Miss Lilly is our newest addition who came to live here almost two months ago. After Jobie passed away last January, we were devastated, understandably. We still miss him each and every day. But then in November he sent us a little piece of himself in the guise of a new black and white girl cat, Lilly. They are so much alike sometimes that it's scary.

And when I pulled that picture out of the cabinet last week, what I realized was that little sketch wasn't ever supposed to be Jobie. It was foreshadowing for Miss Lilly. As I looked at that picture I drew years ago, I saw Lilly's cute pointy ears, Lilly's closer set wide eyed look, Lilly's slinky slender body, Lilly's thinner face, Lilly's polydactyl thumbness.

Life at this moment had imitated art that happened years ago.

OK, that was the weird part, in case you missed it. Weird, but way cool.

(One of many portraits of our dear, sweet Jobie.)

Saturday, January 3, 2009

Art is a window to a whole new world

Though my dream is to someday be only an artist and a writer, I am currently employed as the Circulation Manager at the Erie County Public Library. It is a lovely building located only feet from the gorgeous bay of Lake Erie, where at any time throughout the year, one can look out the window to see any of a number of astounding sites: Presque Isle State Park's Peninsula; sailboats; the Brig Niagra. Just the bay itself is a delight to see each day.

The problem is, from where my office is located, I cannot see these beautiful sights. I see four cream colored walls. So, Zoe suggested some art. "Hanging some art," she wisely said, "would be like having a different kind of window."

She is an extremely smart rabbit. Can you see the smart-osity?

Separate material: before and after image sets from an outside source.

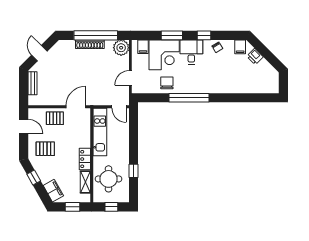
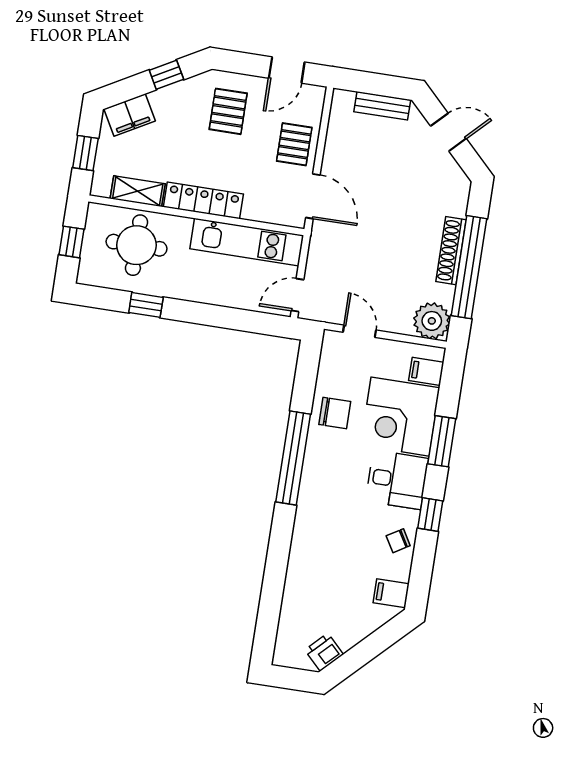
printer: (255, 57) -> (324, 652), moved
locker: (85, 159) -> (203, 200), width x1.53

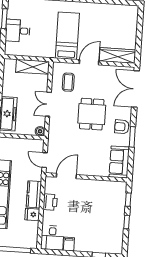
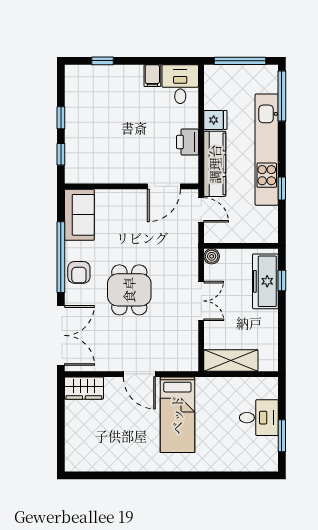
wardrobe: (118, 55) -> (84, 388), width x0.67
door: (89, 62) -> (139, 374), hinge flipped
coffee table: (68, 82) -> (171, 339), removed
armchair: (122, 127) -> (79, 272), turned 89
window: (132, 137) -> (61, 257), width x2.11
kitchen counter: (34, 194) -> (215, 164), width x1.50

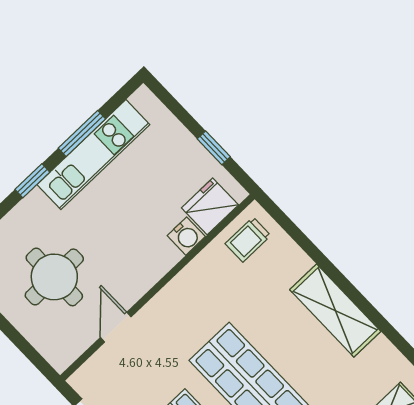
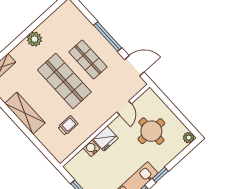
fridge: (210, 206) -> (105, 138), moved
trolley: (248, 240) -> (68, 125), moved

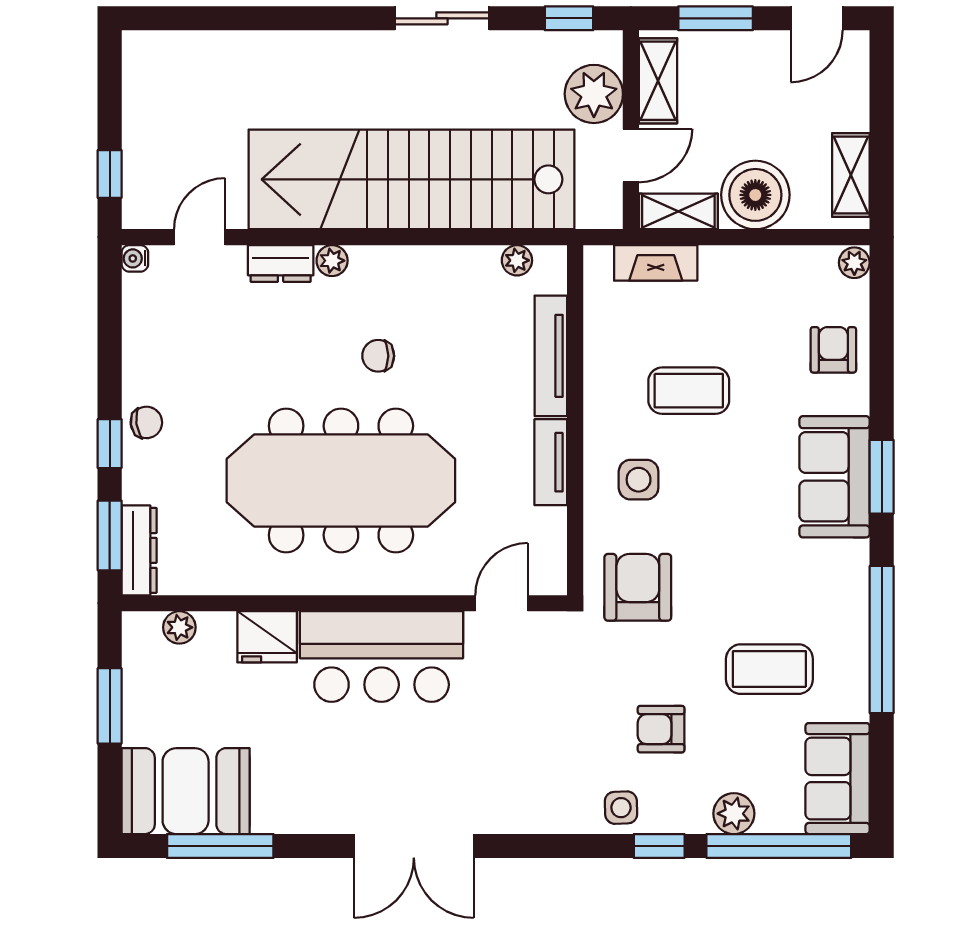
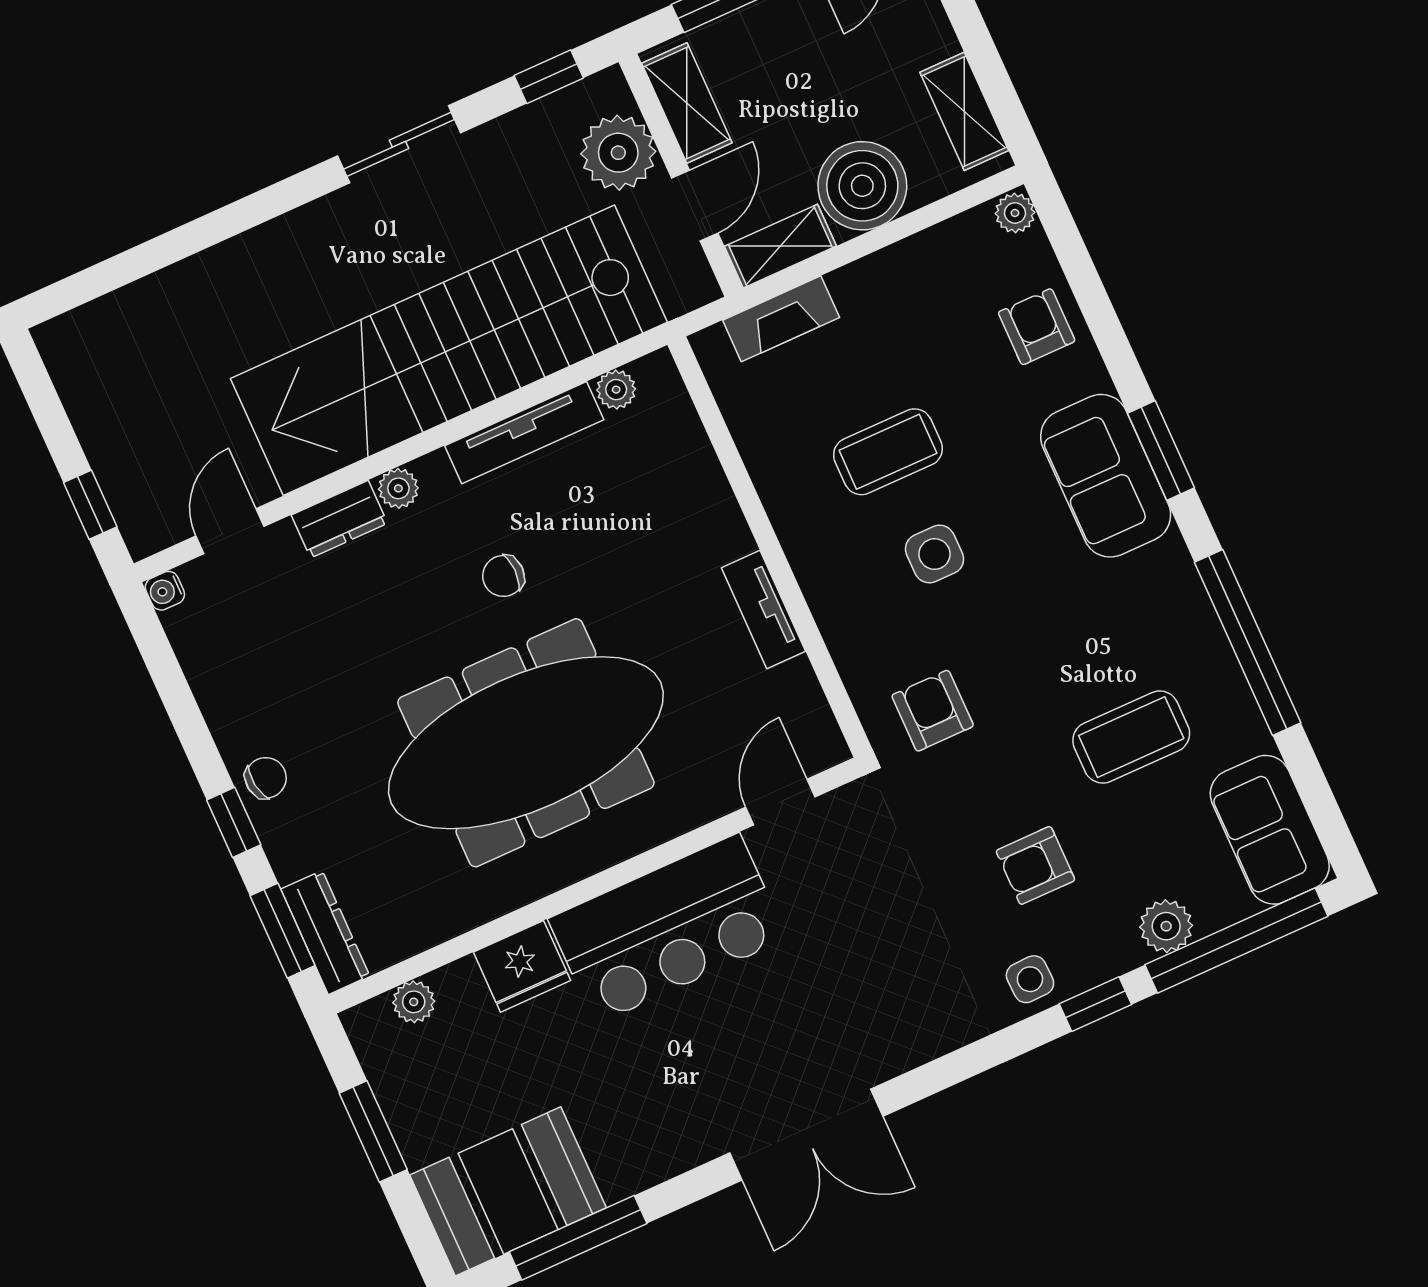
tv unit: (551, 356) -> (524, 433), moved, turned -90
side table: (639, 480) -> (935, 554), moved
armchair: (638, 587) -> (933, 711), width x0.72, depth x0.72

After a lot of searching, Christine ordered me the most perfect art ever from a blogger and artist she had interviewed on BlissChick. (To check out the interview, click here.) Connie is an artist who lives and works in Arizona. She, like I, is a little in love with trees, and that is what Christine first ordered me from Connie's delightful Dirty Footprints Studio.

(A side note: I took our camera to work yesterday to photograph these very trees, and as I unpacked my bag last evening after work, I realized I'd forgotten. Sigh. Next week, I promise not to forget.)

OK, so this little house is where I want to live now.

This is one of Connie's works that we recently purchased (along with another small piece that I also took to work, which now hangs with my trees). Can't you just see yourself moving into this place? Well, you'll have to fight me for it.

More on Connie soon, I promise. For now, I just want to thank her for adding so much to my life by providing these "different kinds of windows." Her art has added immeasurable beauty to my day, and for that, I thank her profusely. I am a Dirty Footprints groupie.

Thursday, January 1, 2009

Beginning with bunnies. Of course.

This morning, Miss Zoe said to me: "It's a new year. Start a blog." (Above, you can see a re-enactment of the moment. In this picture, she has just finished speaking.) "It should be about art and mammals," she said. "It should especially be about rabbits," she added with a wink.

And so, on this first day of January 2009, as I sit comfortably in a warm house filled with mammals and art, sipping espresso and wearing my fleecy rabbit pants, that is my plan. To start a blog that is about just those things.

And because Miss Zoe specified rabbits as a particular area of interest to be written about, my first post will highlight one of my favoritest (the superlative needed to describe) Christmas presents ever from Christine (a.k.a. the BlissChick). These woolen bunnies:

They are tiny and cute and colorful and fun to hold and fun to kiss and, well... they are bunnies. They were made by Jennifer Hugon; you can get them at her Etsy store.

In a day or two, I will post a photo of my most recent pet portrait: a painting of (you guessed it) two beautiful rabbits named Petunia and Derby.